____ Supplied entries
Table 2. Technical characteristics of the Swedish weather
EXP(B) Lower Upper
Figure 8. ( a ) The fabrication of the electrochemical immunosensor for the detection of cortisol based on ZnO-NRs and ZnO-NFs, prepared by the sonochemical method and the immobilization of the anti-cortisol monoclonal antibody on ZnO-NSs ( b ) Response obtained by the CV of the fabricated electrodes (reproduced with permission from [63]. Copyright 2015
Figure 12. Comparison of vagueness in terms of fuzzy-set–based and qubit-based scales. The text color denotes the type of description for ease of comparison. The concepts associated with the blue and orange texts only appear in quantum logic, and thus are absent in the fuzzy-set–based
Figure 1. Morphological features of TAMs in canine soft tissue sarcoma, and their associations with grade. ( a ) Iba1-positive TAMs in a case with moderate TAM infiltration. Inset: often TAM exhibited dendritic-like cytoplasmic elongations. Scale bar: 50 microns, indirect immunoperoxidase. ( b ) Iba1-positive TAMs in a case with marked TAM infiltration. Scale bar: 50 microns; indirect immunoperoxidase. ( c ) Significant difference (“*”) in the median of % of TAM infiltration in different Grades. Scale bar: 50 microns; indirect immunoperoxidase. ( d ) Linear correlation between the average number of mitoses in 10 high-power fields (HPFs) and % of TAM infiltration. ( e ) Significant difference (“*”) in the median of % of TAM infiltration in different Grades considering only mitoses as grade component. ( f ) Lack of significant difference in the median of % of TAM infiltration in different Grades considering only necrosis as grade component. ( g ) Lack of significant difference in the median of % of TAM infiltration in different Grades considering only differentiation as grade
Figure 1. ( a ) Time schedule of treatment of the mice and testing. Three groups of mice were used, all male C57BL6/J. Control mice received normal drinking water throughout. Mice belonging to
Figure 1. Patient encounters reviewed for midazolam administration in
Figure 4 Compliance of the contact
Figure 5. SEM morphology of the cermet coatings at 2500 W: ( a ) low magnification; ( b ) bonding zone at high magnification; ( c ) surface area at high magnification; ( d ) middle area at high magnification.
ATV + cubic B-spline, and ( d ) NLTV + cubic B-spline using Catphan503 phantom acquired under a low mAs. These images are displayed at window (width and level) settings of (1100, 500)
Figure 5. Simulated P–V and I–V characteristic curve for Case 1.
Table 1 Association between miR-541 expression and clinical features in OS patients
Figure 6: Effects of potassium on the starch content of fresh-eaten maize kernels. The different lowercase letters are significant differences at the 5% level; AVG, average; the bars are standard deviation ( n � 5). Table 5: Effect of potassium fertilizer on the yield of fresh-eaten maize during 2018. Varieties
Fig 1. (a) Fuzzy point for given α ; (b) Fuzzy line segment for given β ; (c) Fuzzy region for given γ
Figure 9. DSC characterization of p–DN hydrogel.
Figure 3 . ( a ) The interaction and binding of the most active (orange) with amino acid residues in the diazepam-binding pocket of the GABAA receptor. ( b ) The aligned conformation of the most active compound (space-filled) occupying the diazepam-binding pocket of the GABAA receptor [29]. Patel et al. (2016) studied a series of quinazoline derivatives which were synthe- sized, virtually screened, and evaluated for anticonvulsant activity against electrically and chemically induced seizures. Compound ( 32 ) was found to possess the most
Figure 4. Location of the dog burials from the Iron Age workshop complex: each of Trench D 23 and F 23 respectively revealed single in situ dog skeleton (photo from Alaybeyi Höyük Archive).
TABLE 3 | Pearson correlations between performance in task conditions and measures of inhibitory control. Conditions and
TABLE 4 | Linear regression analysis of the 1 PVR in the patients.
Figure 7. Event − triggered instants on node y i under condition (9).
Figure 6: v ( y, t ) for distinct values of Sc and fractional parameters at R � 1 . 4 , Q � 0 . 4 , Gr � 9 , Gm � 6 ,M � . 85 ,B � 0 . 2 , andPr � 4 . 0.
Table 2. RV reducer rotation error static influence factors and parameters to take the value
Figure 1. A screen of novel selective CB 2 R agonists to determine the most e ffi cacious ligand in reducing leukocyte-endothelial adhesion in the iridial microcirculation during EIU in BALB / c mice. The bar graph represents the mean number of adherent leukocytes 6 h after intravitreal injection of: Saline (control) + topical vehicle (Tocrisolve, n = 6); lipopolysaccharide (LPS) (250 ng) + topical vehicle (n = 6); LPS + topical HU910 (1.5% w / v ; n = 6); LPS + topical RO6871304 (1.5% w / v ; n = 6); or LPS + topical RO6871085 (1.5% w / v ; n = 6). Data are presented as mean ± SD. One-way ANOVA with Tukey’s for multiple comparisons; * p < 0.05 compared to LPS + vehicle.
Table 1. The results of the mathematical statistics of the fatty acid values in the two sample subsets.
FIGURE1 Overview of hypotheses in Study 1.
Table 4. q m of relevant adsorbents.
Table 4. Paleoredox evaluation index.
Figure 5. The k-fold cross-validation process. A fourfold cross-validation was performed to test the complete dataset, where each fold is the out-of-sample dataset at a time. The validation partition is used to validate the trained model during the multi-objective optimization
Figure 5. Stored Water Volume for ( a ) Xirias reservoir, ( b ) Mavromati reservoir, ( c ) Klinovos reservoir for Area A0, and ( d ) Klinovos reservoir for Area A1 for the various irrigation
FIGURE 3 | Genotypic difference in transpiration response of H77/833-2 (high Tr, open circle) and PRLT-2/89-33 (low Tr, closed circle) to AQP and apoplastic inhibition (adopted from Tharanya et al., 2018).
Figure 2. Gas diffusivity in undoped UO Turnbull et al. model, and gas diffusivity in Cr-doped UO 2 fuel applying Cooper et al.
________
### Exercise:
Restate the records word for word, keeping every line.

### Solution:
Table 2. Technical characteristics of the Swedish weather
EXP(B) Lower Upper
Figure 8. ( a ) The fabrication of the electrochemical immunosensor for the detection of cortisol based on ZnO-NRs and ZnO-NFs, prepared by the sonochemical method and the immobilization of the anti-cortisol monoclonal antibody on ZnO-NSs ( b ) Response obtained by the CV of the fabricated electrodes (reproduced with permission from [63]. Copyright 2015
Figure 12. Comparison of vagueness in terms of fuzzy-set–based and qubit-based scales. The text color denotes the type of description for ease of comparison. The concepts associated with the blue and orange texts only appear in quantum logic, and thus are absent in the fuzzy-set–based
Figure 1. Morphological features of TAMs in canine soft tissue sarcoma, and their associations with grade. ( a ) Iba1-positive TAMs in a case with moderate TAM infiltration. Inset: often TAM exhibited dendritic-like cytoplasmic elongations. Scale bar: 50 microns, indirect immunoperoxidase. ( b ) Iba1-positive TAMs in a case with marked TAM infiltration. Scale bar: 50 microns; indirect immunoperoxidase. ( c ) Significant difference (“*”) in the median of % of TAM infiltration in different Grades. Scale bar: 50 microns; indirect immunoperoxidase. ( d ) Linear correlation between the average number of mitoses in 10 high-power fields (HPFs) and % of TAM infiltration. ( e ) Significant difference (“*”) in the median of % of TAM infiltration in different Grades considering only mitoses as grade component. ( f ) Lack of significant difference in the median of % of TAM infiltration in different Grades considering only necrosis as grade component. ( g ) Lack of significant difference in the median of % of TAM infiltration in different Grades considering only differentiation as grade
Figure 1. ( a ) Time schedule of treatment of the mice and testing. Three groups of mice were used, all male C57BL6/J. Control mice received normal drinking water throughout. Mice belonging to
Figure 1. Patient encounters reviewed for midazolam administration in
Figure 4 Compliance of the contact
Figure 5. SEM morphology of the cermet coatings at 2500 W: ( a ) low magnification; ( b ) bonding zone at high magnification; ( c ) surface area at high magnification; ( d ) middle area at high magnification.
ATV + cubic B-spline, and ( d ) NLTV + cubic B-spline using Catphan503 phantom acquired under a low mAs. These images are displayed at window (width and level) settings of (1100, 500)
Figure 5. Simulated P–V and I–V characteristic curve for Case 1.
Table 1 Association between miR-541 expression and clinical features in OS patients
Figure 6: Effects of potassium on the starch content of fresh-eaten maize kernels. The different lowercase letters are significant differences at the 5% level; AVG, average; the bars are standard deviation ( n � 5). Table 5: Effect of potassium fertilizer on the yield of fresh-eaten maize during 2018. Varieties
Fig 1. (a) Fuzzy point for given α ; (b) Fuzzy line segment for given β ; (c) Fuzzy region for given γ
Figure 9. DSC characterization of p–DN hydrogel.
Figure 3 . ( a ) The interaction and binding of the most active (orange) with amino acid residues in the diazepam-binding pocket of the GABAA receptor. ( b ) The aligned conformation of the most active compound (space-filled) occupying the diazepam-binding pocket of the GABAA receptor [29]. Patel et al. (2016) studied a series of quinazoline derivatives which were synthe- sized, virtually screened, and evaluated for anticonvulsant activity against electrically and chemically induced seizures. Compound ( 32 ) was found to possess the most
Figure 4. Location of the dog burials from the Iron Age workshop complex: each of Trench D 23 and F 23 respectively revealed single in situ dog skeleton (photo from Alaybeyi Höyük Archive).
TABLE 3 | Pearson correlations between performance in task conditions and measures of inhibitory control. Conditions and
TABLE 4 | Linear regression analysis of the 1 PVR in the patients.
Figure 7. Event − triggered instants on node y i under condition (9).
Figure 6: v ( y, t ) for distinct values of Sc and fractional parameters at R � 1 . 4 , Q � 0 . 4 , Gr � 9 , Gm � 6 ,M � . 85 ,B � 0 . 2 , andPr � 4 . 0.
Table 2. RV reducer rotation error static influence factors and parameters to take the value
Figure 1. A screen of novel selective CB 2 R agonists to determine the most e ffi cacious ligand in reducing leukocyte-endothelial adhesion in the iridial microcirculation during EIU in BALB / c mice. The bar graph represents the mean number of adherent leukocytes 6 h after intravitreal injection of: Saline (control) + topical vehicle (Tocrisolve, n = 6); lipopolysaccharide (LPS) (250 ng) + topical vehicle (n = 6); LPS + topical HU910 (1.5% w / v ; n = 6); LPS + topical RO6871304 (1.5% w / v ; n = 6); or LPS + topical RO6871085 (1.5% w / v ; n = 6). Data are presented as mean ± SD. One-way ANOVA with Tukey’s for multiple comparisons; * p < 0.05 compared to LPS + vehicle.
Table 1. The results of the mathematical statistics of the fatty acid values in the two sample subsets.
FIGURE1 Overview of hypotheses in Study 1.
Table 4. q m of relevant adsorbents.
Table 4. Paleoredox evaluation index.
Figure 5. The k-fold cross-validation process. A fourfold cross-validation was performed to test the complete dataset, where each fold is the out-of-sample dataset at a time. The validation partition is used to validate the trained model during the multi-objective optimization
Figure 5. Stored Water Volume for ( a ) Xirias reservoir, ( b ) Mavromati reservoir, ( c ) Klinovos reservoir for Area A0, and ( d ) Klinovos reservoir for Area A1 for the various irrigation
FIGURE 3 | Genotypic difference in transpiration response of H77/833-2 (high Tr, open circle) and PRLT-2/89-33 (low Tr, closed circle) to AQP and apoplastic inhibition (adopted from Tharanya et al., 2018).
Figure 2. Gas diffusivity in undoped UO Turnbull et al. model, and gas diffusivity in Cr-doped UO 2 fuel applying Cooper et al.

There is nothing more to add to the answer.